Em 1998, o Talibã controlava 80% do Afeganistão, mas só foi reconhecido como governo legal pelo Paquistão, Emirados Árabes Unidos e Arábia Saudita.
O governo brutal do Talibã foi então abruptamente encerrado pelas forças da coalizão liderada pelos EUA em dezembro de 2001.
A ação foi uma retaliação ao devastador ataque terrorista fundamentalista no World Trade Center na cidade de Nova York, que matou 2.996 pessoas e deixou 25.000 feridos, uma atrocidade orquestrada pelo líder da Al Qaeda, Osama Bin Laden, de dentro do santuário do Afeganistão controlado pelo Taleban.
No início de dezembro daquele ano, o governo havia caído e seus líderes fugiram para seus redutos no sul e no leste do país, ou através da fronteira com o Paquistão.
A empreitada até o poder novamente
Apesar da derrota, os combatentes do grupo posteriormente se reagruparam como uma insurgência e, desde então, continuaram a batalha para recuperar o país das forças armadas dos EUA.
O Talibã já havia procurado a administração de Donald Trump quando o republicano assumiu o cargo em 2017, e posteriormente assinou um acordo de paz em Doha, Qatar, em fevereiro de 2020.
O acordo favoreceu os EUA, que viram os extremistas prometerem que impediriam os inimigos da América de atacarem o país em futuros embates terroristas. Em troca, os Estados Unidos retirariam suas tropas do Afeganistão e libertariam 5.000 prisioneiros.
O acordo foi cumprido pelo atual presidente americano, Joe Biden. No início de julho o exército americano começou a deixar o país.
Hoje, o grupo deixa claro quais são os motivos de estarem em busca do poder novamente: a ressurreição completa do emirado islâmico que governou de 1996-2001.
Quando falamos em ressureição do governo talibã, entendemos o porquê da população afegã estar aos prantos e com medo de continuar no país. Principalmente as mulheres.
O controle sobre as mulheres
Sob a versão radical da lei Sharia que o Talibã impôs na última vez em que estiveram no poder, as mulheres e meninas afegãs eram proibidas de estudar ou trabalhar.
O uso da burca era obrigatório em público e as mulheres não podiam sair de casa sem um companheiro do sexo masculino.
Aquelas que descumprissem qualquer uma das regras eram chicoteadas e executadas em praça pública.
Filmes, música e outras influências culturais não islâmicas também foram proibidas e artefatos históricos, como as estátuas do Buda Bamiyan, destruídos.

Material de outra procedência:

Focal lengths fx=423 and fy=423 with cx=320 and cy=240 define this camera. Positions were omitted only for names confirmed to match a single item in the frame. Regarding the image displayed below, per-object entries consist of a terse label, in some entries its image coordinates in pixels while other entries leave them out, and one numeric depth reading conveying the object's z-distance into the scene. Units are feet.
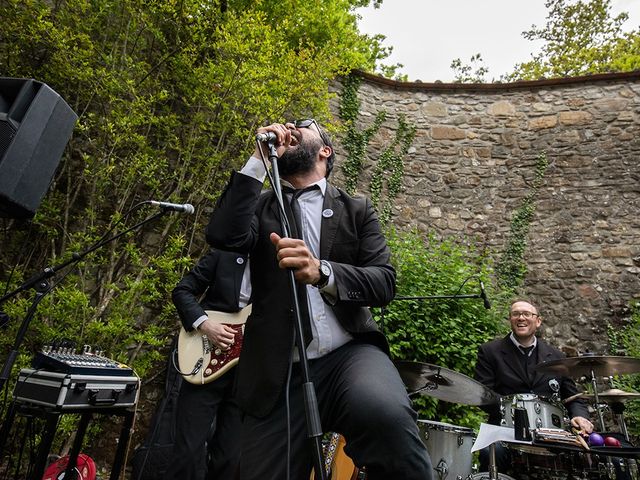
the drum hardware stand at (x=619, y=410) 10.48
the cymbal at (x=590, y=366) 10.41
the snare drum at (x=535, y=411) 10.43
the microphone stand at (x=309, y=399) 3.61
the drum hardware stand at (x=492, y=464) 9.65
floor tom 10.30
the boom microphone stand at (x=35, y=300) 7.16
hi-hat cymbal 10.23
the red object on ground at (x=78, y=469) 8.58
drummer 12.20
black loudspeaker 5.57
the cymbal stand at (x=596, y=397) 10.56
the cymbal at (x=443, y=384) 10.15
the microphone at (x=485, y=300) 12.56
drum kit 9.93
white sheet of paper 8.73
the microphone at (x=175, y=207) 7.91
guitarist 8.49
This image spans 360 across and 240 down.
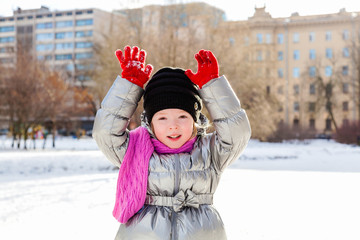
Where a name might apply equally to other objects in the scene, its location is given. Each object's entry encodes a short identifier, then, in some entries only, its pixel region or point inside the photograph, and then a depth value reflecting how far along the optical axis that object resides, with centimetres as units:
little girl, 229
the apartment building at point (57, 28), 6831
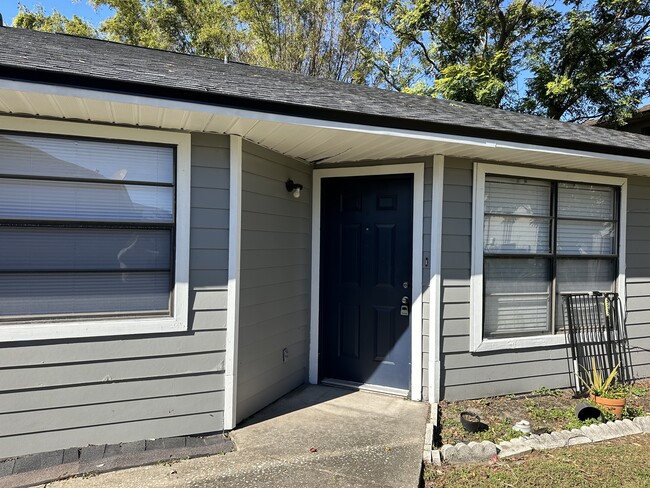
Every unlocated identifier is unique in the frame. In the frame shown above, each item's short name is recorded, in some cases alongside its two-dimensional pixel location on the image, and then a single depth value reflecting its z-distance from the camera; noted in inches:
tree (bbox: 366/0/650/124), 431.5
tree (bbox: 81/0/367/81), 538.3
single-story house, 104.5
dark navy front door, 155.0
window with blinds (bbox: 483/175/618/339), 157.5
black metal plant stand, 167.9
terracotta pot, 140.6
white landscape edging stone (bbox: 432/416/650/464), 111.0
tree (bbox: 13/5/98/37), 604.7
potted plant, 141.1
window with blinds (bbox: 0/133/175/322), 104.2
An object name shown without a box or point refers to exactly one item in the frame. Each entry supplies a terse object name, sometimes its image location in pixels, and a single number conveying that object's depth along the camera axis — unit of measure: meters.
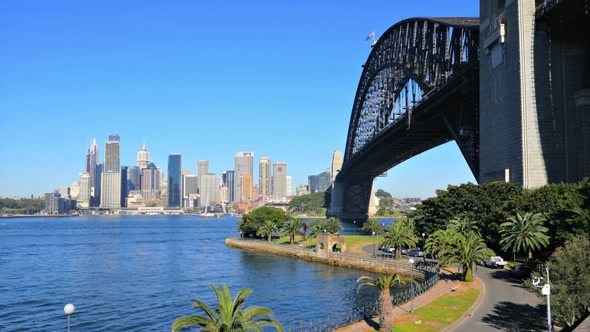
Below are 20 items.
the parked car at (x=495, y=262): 54.62
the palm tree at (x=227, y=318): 22.56
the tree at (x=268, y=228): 108.38
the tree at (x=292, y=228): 102.00
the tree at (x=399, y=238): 69.94
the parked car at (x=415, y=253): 74.25
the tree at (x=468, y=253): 45.56
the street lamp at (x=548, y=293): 24.52
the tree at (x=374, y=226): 115.38
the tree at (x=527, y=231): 46.69
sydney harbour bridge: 55.94
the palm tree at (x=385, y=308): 30.00
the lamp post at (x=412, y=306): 34.93
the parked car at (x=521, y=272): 45.91
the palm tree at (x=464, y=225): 60.34
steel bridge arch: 87.69
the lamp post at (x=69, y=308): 22.05
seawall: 62.80
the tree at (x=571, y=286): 26.09
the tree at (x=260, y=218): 114.25
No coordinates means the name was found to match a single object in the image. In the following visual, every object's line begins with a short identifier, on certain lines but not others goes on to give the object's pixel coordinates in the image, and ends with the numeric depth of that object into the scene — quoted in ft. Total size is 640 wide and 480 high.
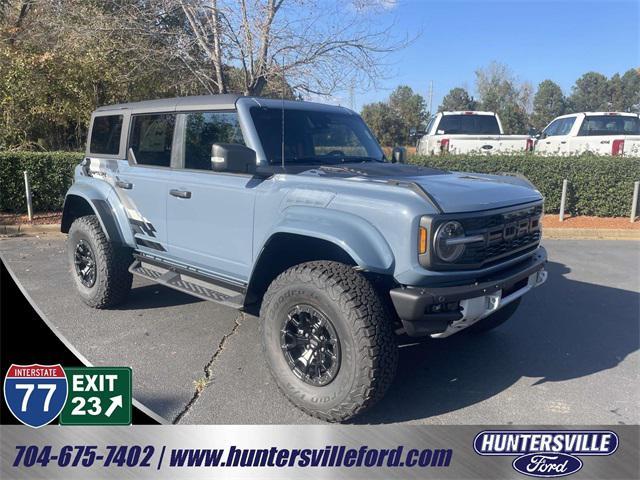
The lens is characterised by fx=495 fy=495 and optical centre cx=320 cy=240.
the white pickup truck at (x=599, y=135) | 35.19
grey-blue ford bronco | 9.38
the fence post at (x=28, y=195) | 30.58
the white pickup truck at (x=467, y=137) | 37.58
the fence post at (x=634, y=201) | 31.17
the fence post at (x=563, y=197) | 31.77
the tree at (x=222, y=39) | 28.94
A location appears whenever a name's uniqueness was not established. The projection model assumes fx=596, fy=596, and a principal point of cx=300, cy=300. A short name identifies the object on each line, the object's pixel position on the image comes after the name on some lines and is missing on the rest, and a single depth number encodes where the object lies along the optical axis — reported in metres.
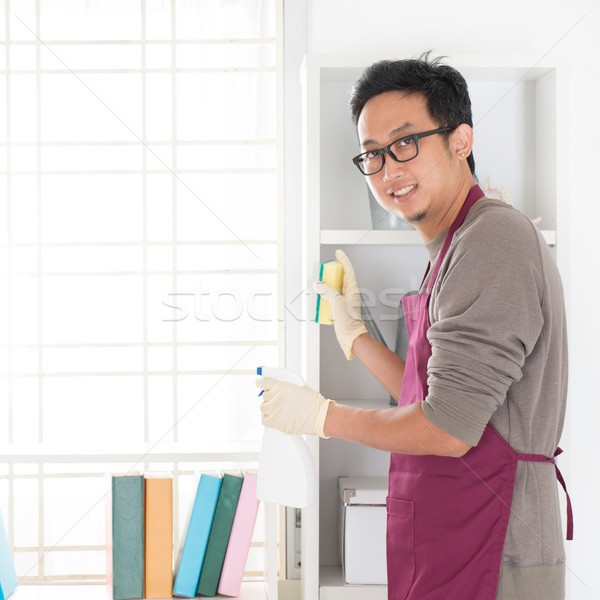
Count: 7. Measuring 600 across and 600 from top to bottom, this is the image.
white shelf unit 1.57
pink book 1.39
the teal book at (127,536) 1.37
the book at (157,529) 1.39
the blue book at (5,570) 1.42
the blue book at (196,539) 1.38
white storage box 1.42
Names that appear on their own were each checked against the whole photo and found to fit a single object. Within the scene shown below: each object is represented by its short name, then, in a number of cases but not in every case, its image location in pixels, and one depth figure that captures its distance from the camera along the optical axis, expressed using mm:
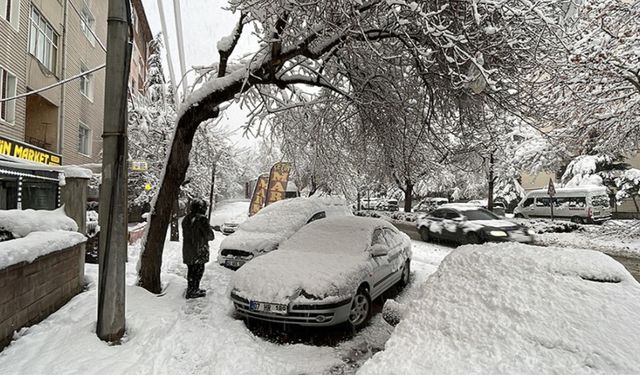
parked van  22156
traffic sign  19859
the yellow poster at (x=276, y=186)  16797
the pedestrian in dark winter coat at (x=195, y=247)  6031
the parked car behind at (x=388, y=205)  46625
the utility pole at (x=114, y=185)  3986
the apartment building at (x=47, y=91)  11758
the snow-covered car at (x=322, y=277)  4812
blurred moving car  12455
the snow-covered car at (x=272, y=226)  8102
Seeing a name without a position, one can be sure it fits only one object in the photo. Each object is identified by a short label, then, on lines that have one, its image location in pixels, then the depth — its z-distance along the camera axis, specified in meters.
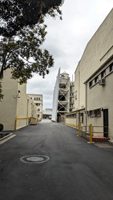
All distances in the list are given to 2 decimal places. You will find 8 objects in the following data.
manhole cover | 6.20
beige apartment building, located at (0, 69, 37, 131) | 19.62
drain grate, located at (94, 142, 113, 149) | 9.69
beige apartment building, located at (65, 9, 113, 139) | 12.17
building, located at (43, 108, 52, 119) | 126.57
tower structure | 73.75
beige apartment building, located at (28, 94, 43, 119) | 95.35
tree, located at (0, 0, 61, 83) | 7.42
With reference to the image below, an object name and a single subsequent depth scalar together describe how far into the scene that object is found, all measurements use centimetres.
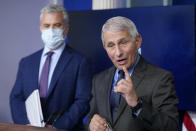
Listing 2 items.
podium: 150
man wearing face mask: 262
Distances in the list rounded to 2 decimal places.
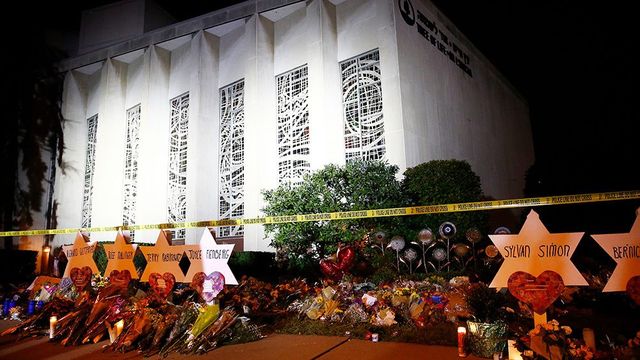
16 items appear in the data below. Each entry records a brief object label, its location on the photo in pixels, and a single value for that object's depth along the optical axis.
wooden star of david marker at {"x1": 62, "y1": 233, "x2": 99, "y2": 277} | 7.10
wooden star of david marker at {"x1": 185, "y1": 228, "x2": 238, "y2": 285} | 5.45
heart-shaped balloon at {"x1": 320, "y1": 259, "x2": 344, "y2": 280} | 7.19
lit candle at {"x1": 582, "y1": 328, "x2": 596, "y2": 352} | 3.48
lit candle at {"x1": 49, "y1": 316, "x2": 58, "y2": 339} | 5.77
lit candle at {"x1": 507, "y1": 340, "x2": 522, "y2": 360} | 3.78
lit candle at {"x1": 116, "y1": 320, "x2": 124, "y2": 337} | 5.31
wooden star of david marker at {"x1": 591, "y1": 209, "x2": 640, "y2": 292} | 3.73
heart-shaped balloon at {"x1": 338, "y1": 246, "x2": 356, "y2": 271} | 7.24
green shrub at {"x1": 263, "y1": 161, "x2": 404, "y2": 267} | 9.55
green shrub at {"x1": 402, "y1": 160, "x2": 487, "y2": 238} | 9.63
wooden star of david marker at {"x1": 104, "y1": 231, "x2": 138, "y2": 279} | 6.49
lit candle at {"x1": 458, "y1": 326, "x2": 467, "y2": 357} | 4.11
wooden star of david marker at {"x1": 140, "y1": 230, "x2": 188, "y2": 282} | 5.89
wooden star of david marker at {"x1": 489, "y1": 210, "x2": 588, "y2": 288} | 3.88
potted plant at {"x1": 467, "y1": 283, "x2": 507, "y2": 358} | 4.07
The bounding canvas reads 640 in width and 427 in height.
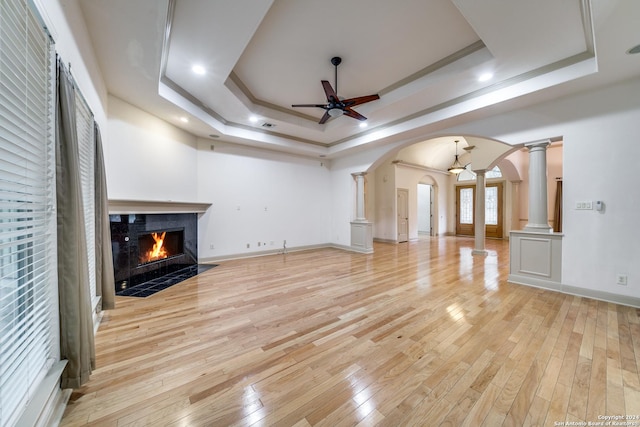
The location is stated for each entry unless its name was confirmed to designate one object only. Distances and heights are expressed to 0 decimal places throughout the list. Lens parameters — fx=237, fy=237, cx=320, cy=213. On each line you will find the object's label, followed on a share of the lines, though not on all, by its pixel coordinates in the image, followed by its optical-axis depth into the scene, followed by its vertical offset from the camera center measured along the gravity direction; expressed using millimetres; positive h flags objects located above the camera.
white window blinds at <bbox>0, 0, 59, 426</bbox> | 1081 +63
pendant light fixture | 9014 +1525
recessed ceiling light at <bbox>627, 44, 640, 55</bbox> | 2465 +1662
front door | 9523 -87
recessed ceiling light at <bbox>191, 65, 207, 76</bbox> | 3287 +1993
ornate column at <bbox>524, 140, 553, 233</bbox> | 3816 +288
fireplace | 3771 -653
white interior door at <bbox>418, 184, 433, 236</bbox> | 11500 -25
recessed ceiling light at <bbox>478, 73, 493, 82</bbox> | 3463 +1958
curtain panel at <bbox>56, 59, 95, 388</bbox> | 1521 -258
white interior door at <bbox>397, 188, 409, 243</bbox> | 9091 -212
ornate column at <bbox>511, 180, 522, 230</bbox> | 8898 +63
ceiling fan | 3405 +1602
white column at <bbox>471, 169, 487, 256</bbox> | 6566 -201
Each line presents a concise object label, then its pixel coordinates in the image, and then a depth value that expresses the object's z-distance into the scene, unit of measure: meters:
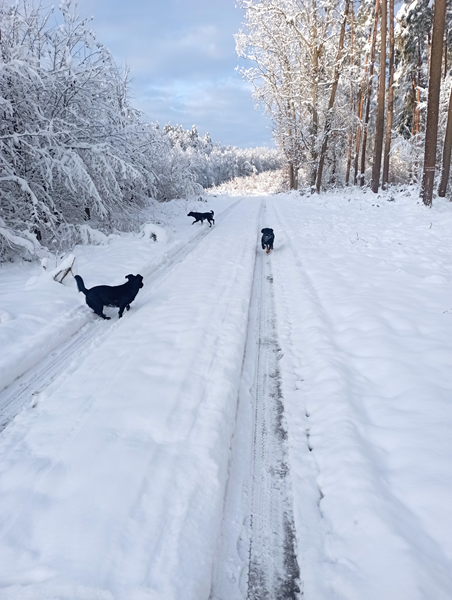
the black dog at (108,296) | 4.83
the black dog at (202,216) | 13.97
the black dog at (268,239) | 8.49
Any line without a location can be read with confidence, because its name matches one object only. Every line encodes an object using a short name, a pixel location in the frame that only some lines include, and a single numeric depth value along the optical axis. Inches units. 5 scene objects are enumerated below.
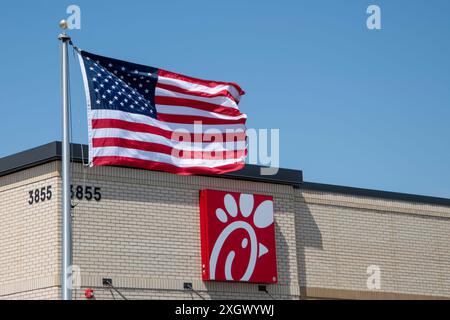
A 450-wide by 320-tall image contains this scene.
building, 840.3
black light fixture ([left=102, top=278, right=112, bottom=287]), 835.4
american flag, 710.5
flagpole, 650.2
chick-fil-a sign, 901.8
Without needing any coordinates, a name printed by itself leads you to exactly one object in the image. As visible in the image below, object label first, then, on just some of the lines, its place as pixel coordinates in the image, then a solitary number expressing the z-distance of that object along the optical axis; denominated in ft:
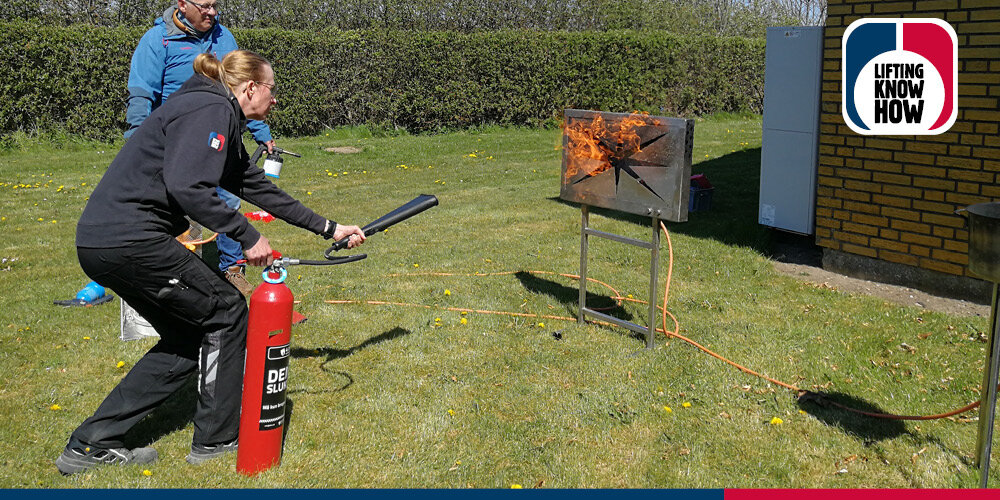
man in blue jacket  20.25
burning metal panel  18.51
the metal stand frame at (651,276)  19.10
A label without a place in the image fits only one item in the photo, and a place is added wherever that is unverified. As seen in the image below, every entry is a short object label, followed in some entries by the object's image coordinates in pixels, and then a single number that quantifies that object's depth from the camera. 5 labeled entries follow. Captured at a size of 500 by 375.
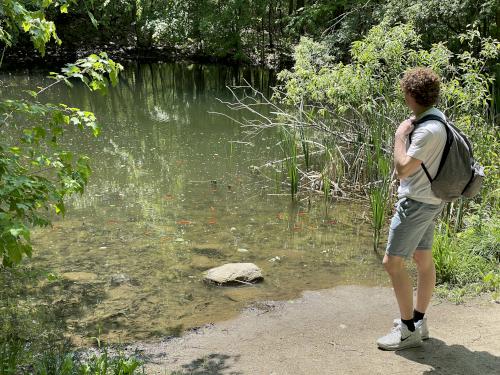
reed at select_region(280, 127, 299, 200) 7.81
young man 3.26
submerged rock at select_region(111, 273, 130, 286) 5.43
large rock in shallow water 5.34
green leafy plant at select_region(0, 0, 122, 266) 3.22
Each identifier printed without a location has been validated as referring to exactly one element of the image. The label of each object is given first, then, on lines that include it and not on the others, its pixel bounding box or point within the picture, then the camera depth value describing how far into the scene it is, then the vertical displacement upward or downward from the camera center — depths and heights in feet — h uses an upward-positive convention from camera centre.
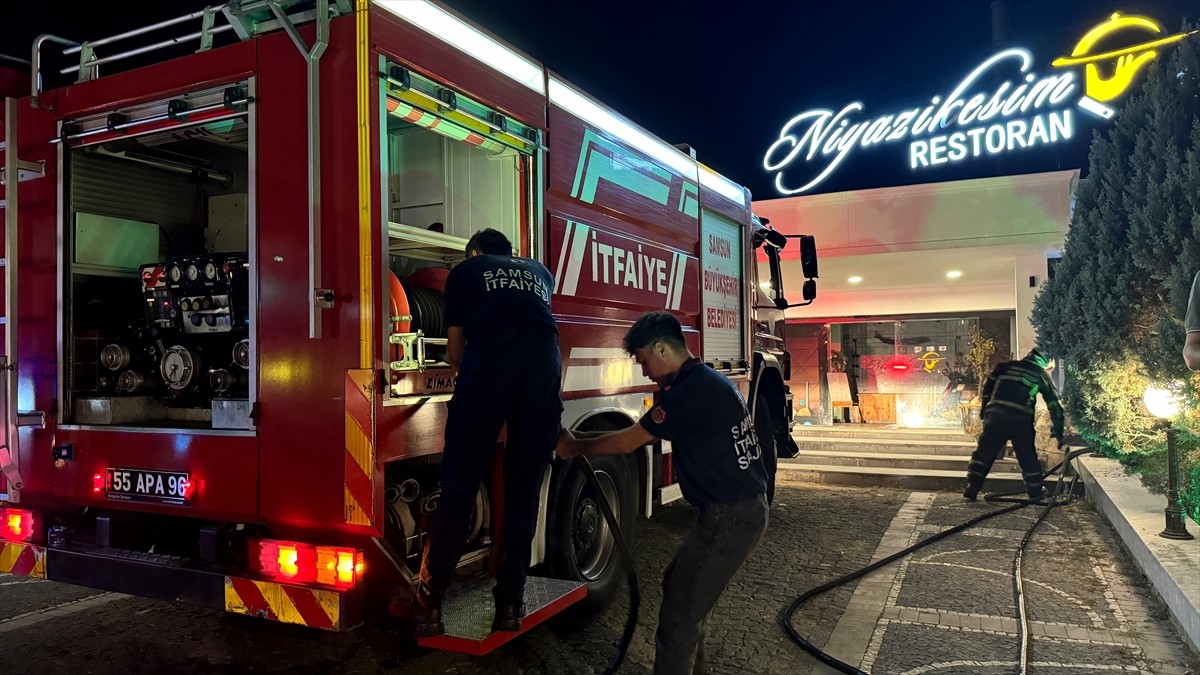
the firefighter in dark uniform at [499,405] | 10.00 -0.77
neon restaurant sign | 42.34 +13.05
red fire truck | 9.71 +0.79
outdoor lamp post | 16.70 -2.24
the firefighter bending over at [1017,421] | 26.37 -2.71
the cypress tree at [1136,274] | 19.49 +1.93
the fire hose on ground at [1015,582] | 12.46 -5.09
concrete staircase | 29.48 -4.91
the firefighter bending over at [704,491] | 9.66 -1.82
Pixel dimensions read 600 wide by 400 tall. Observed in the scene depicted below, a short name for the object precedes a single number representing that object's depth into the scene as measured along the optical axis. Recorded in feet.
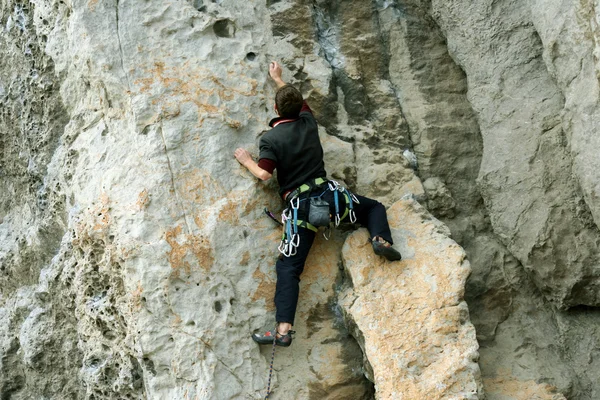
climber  14.88
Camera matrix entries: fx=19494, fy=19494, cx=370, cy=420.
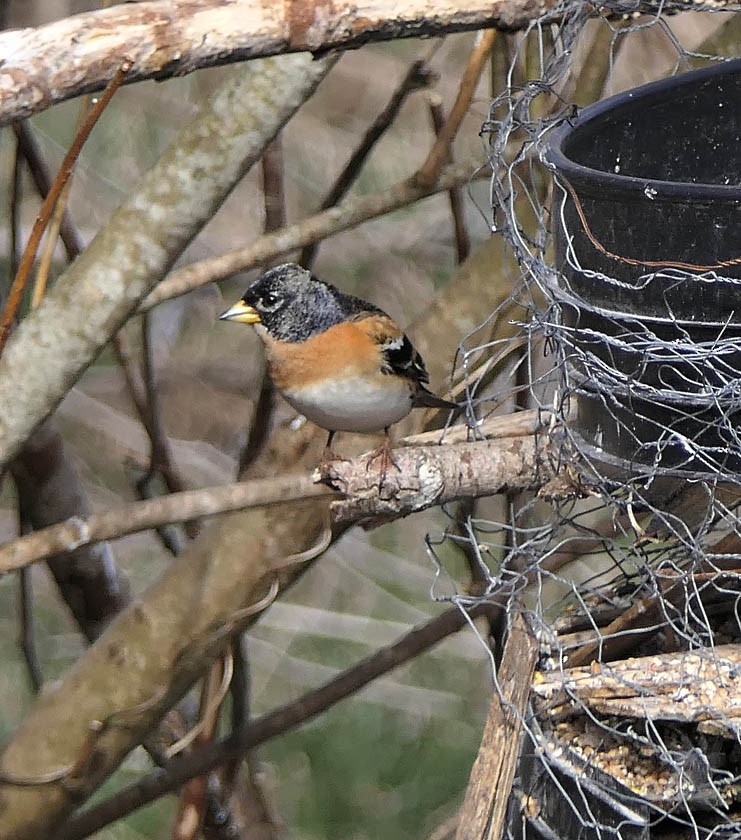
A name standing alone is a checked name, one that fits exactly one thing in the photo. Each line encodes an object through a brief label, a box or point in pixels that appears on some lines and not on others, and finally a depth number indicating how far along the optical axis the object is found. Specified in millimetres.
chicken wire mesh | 8011
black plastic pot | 7787
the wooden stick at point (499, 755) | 8396
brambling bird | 8614
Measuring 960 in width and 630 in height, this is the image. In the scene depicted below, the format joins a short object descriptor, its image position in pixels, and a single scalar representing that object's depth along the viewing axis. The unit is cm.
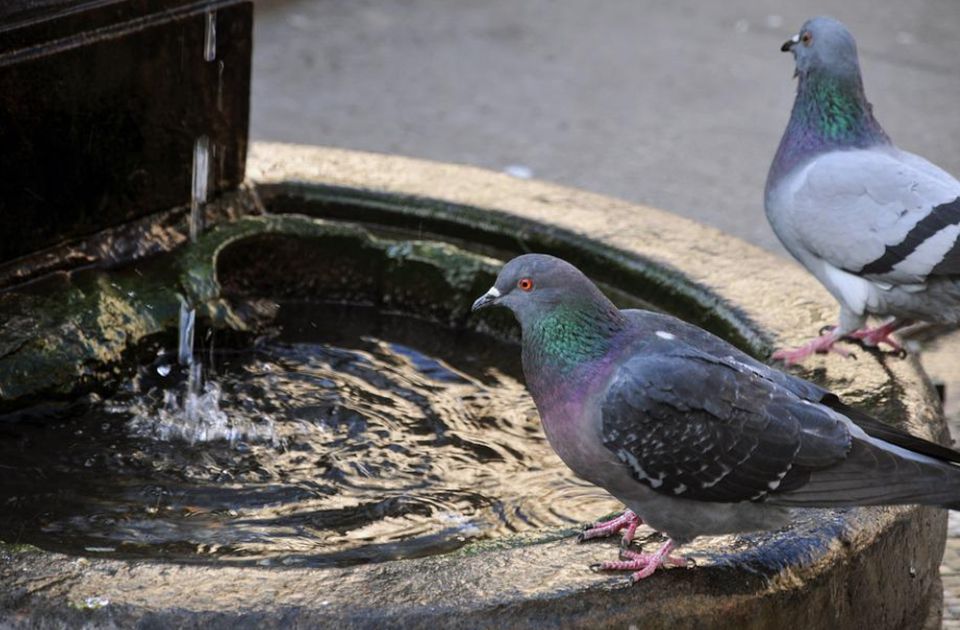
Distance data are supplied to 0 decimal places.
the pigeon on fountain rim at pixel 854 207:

A expulsão do Talibã não significou o fim dos diversos abusos, mas nas últimas duas décadas, os direitos humanos melhoraram, especialmente nas cidades grandes, pois as mulheres foram “autorizadas” a frequentar as universidades e tiveram mais oportunidades de trabalho.
Algumas semanas atrás, antes de retornar ao poder, o grupo procurou tranquilizar as pessoas e disse que afegãos não deveriam temê-los, além de garantir que não se vingariam daqueles que apoiaram a aliança dos EUA.
Em uma mensagem postada nas redes sociais, o cofundador do Talibã, Abdul Ghani Baradar, pediu que seus combatentes continuem disciplinados após assumir o controle da cidade.
“Agora é hora de testar e provar, agora temos que mostrar que podemos servir a nossa nação e garantir segurança e conforto de vida”, disse ele.
O secretário-geral da ONU, Antonio Guterres, recentemente pediu ao Talibã e todas as partes a “exercerem moderação” e disse que os direitos das mulheres e meninas devem ser protegidos.
No entanto, o medo e o ceticismo permanecem, dadas as leis que existiam durante o seu governo anterior.
O mundo precisa voltar-se para o Afeganistão e ficar atento à população e, principalmente, às mulheres, meninas e crianças que podem viver uma nova era sem diretos humanos.